The money this publishing house is offering is a nice amount. Clarissa said it was enough to make her want to write a book, and I imagine she was only half kidding. For Lauren, of course, it has never been about the money. Lauren is an heiress to millions. When Clarissa asked what she would do with “all that money” she turned to me and asked if I remembered that proposal she helped write for her father last year, the one for the non-profit literary and arts center. Perhaps you also remember it?

It was to be a grouping of galleries all in one place, connected thematically and centered on a garden in the middle. There was to be a viewing library of rare books, and a museum of antique musical instruments, and a gallery of rare china and furniture. Lauren envisioned readings of the rare books, concerts with the instruments, and meals served with the antique china and furniture. Everything was to be displayed as if it was in current use. She envisioned classrooms for lectures on art history, music, literature, design, textiles. I told her I did remember it. Lauren told me she wanted to find a new investor for that project and use the money from the publication of the diary as an endowment so that anyone of any socio-economic class could become a member of the center and enjoy its offerings. She asked me what I thought of that idea.
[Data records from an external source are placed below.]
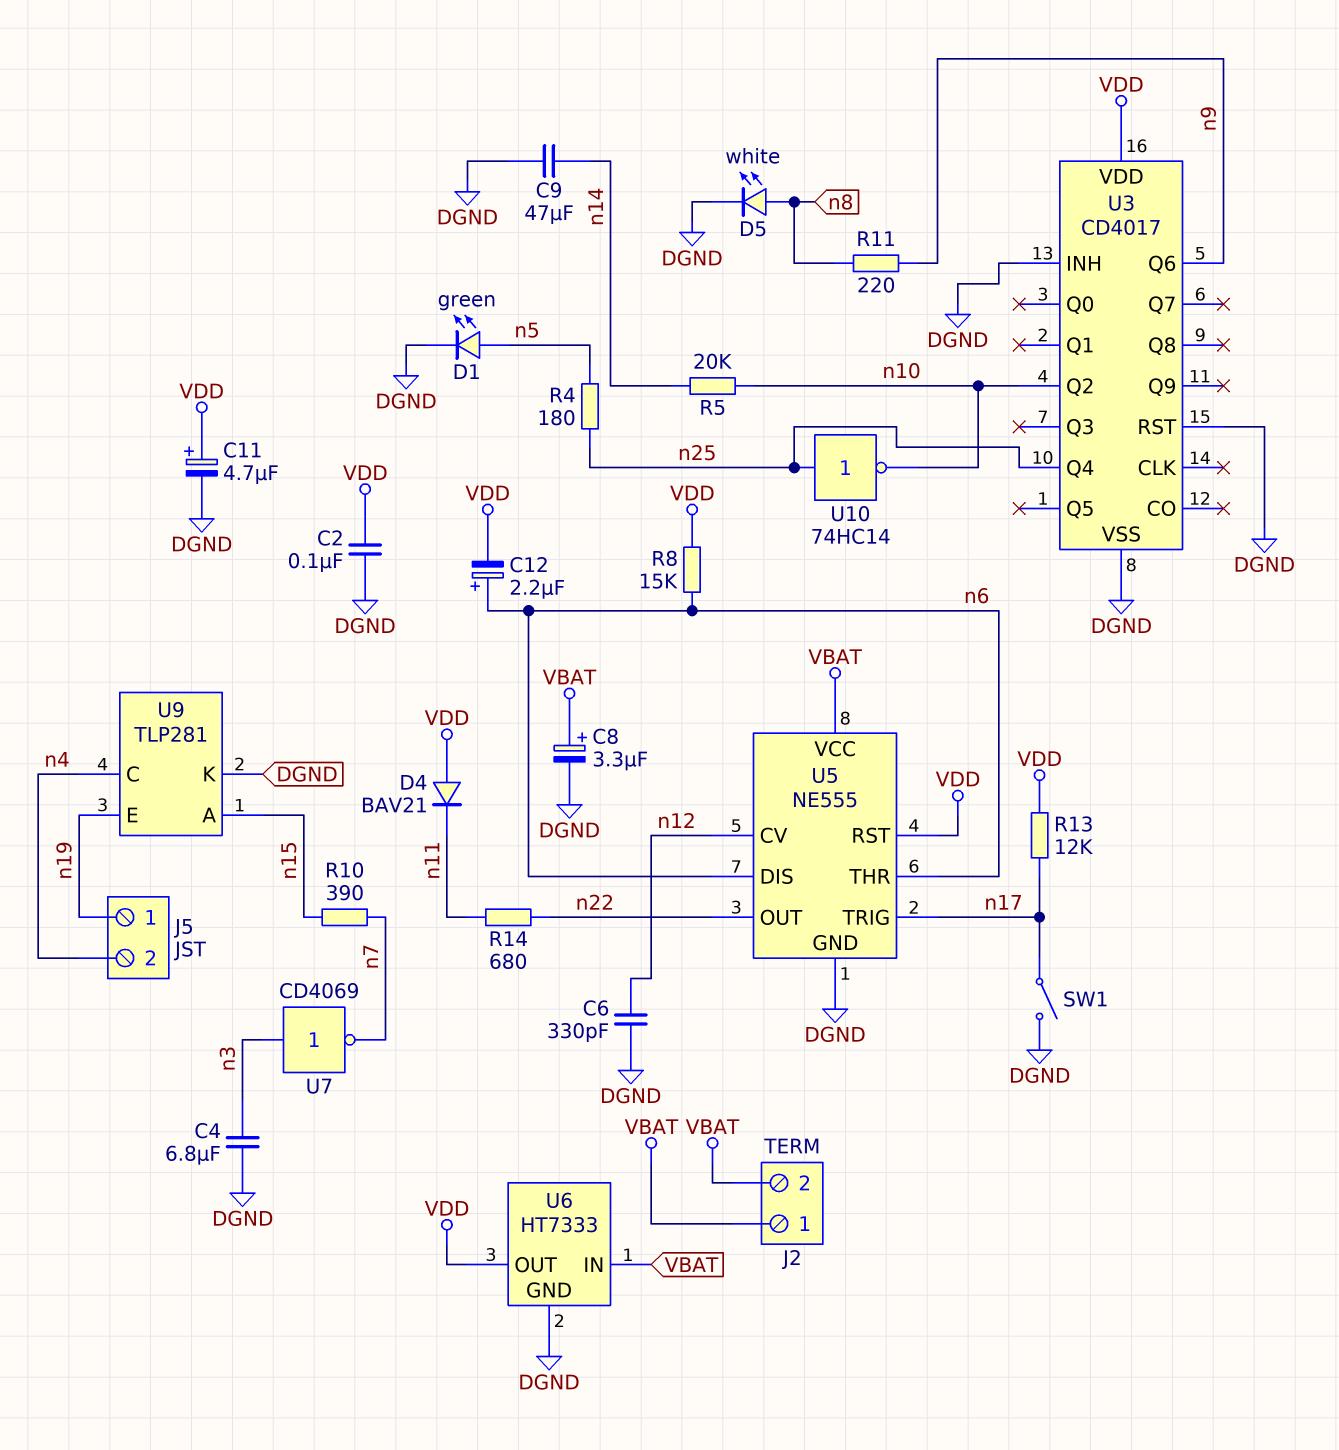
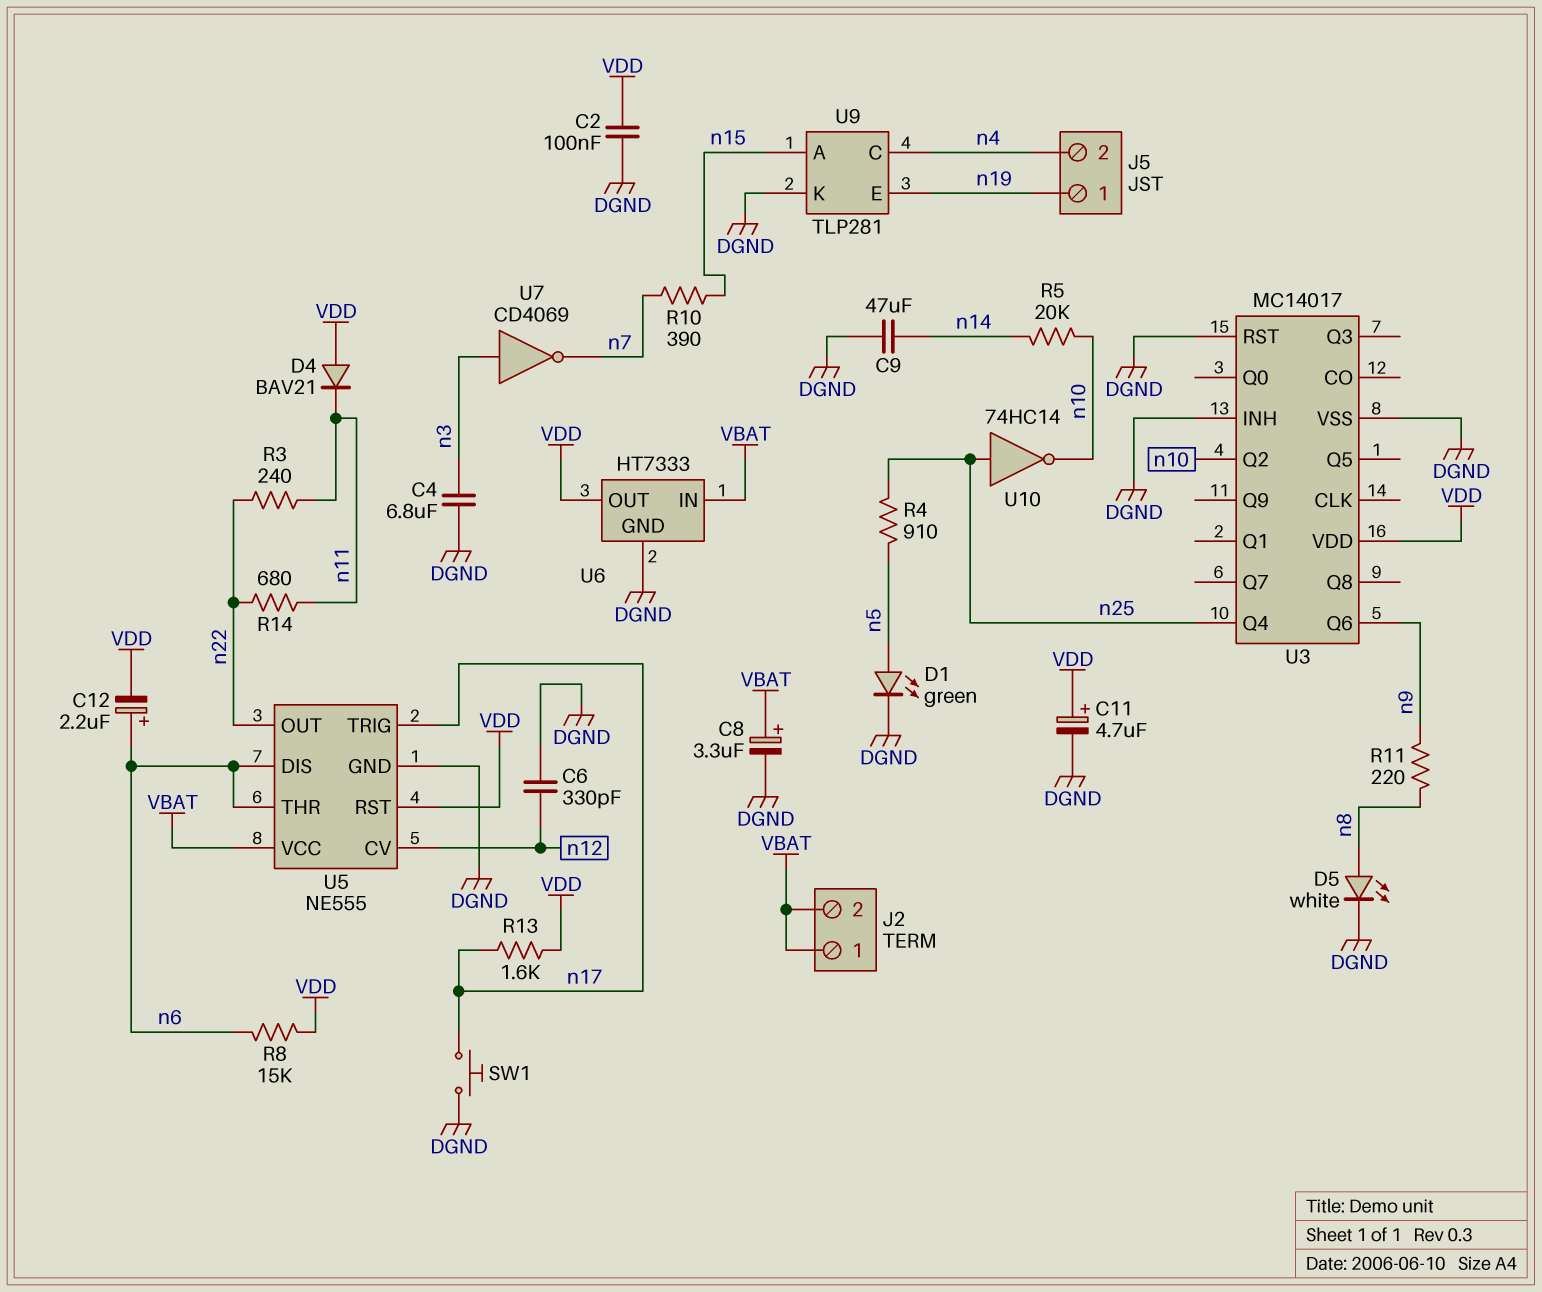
R3: none -> 240 (n11, n22)
R4: 180 (n5, n25) -> 910 (n5, n25)
R13: 12k (VDD, n17) -> 1.6k (VDD, n17)
SW1: switch (DGND, n17) -> button (DGND, n17)
U3: CD4017 -> MC14017

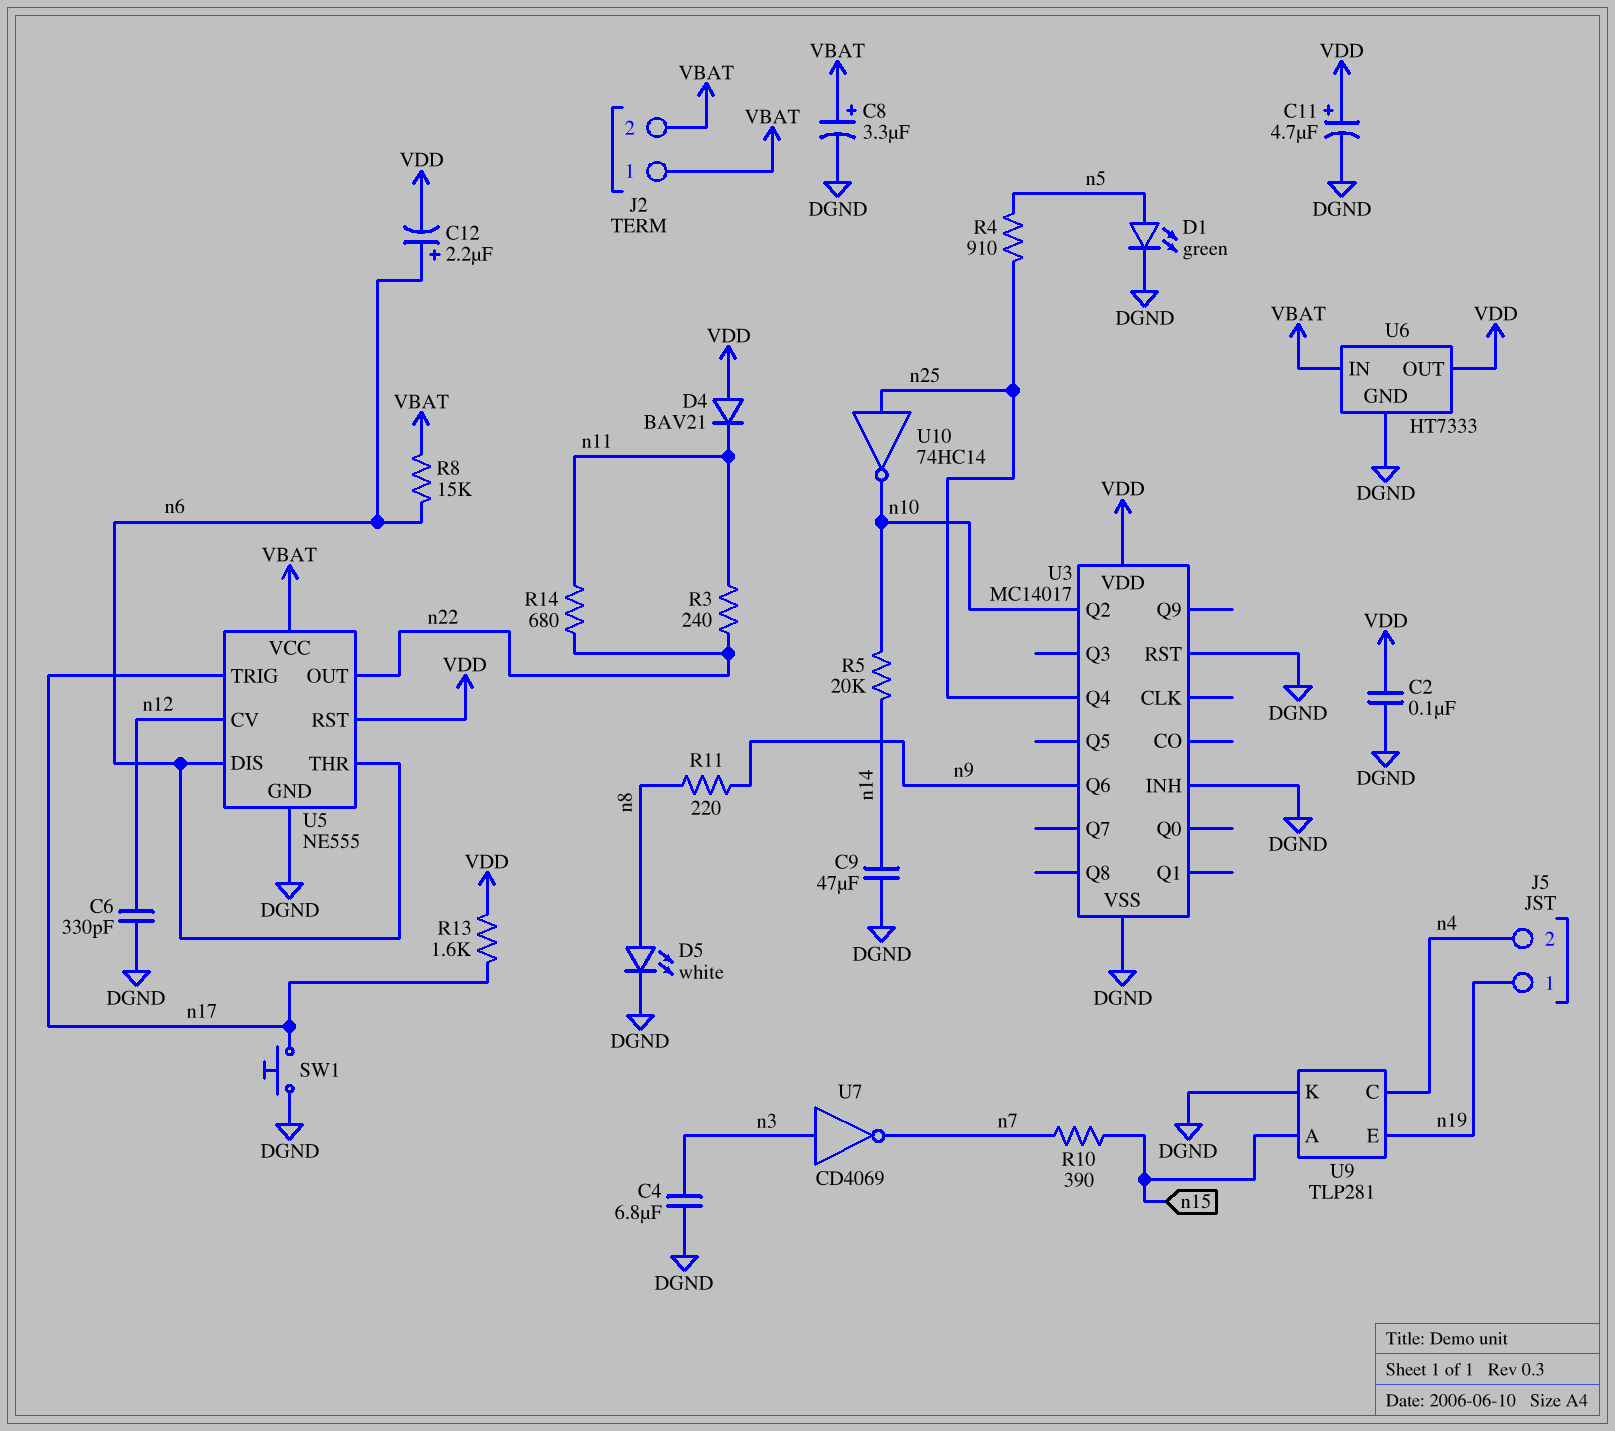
R8: 15k (VDD, n6) -> 15k (VBAT, n6)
I told her it was an idea worthy of thought and contemplation and I asked her if I could think on it and get back to her.

The thing is, I can’t get that project out of my mind now. I am thinking. . . I am thinking I might want to be the investor to plunk down the millions to see this center become reality. I have some property right here in Santa Barbara that is just sitting here doing nothing. Developers come to me every so often asking me to sell it to them. And I have always turned them down. I have stocks that I could easily sell to fund the center. I could make it happen in a heartbeat.

The thought of doing something so spontaneous and expensive and, I confess, memorable, is making feel like I’ve had too much Dom Perignon.

I think I might do it. I think I just might. . . Would you?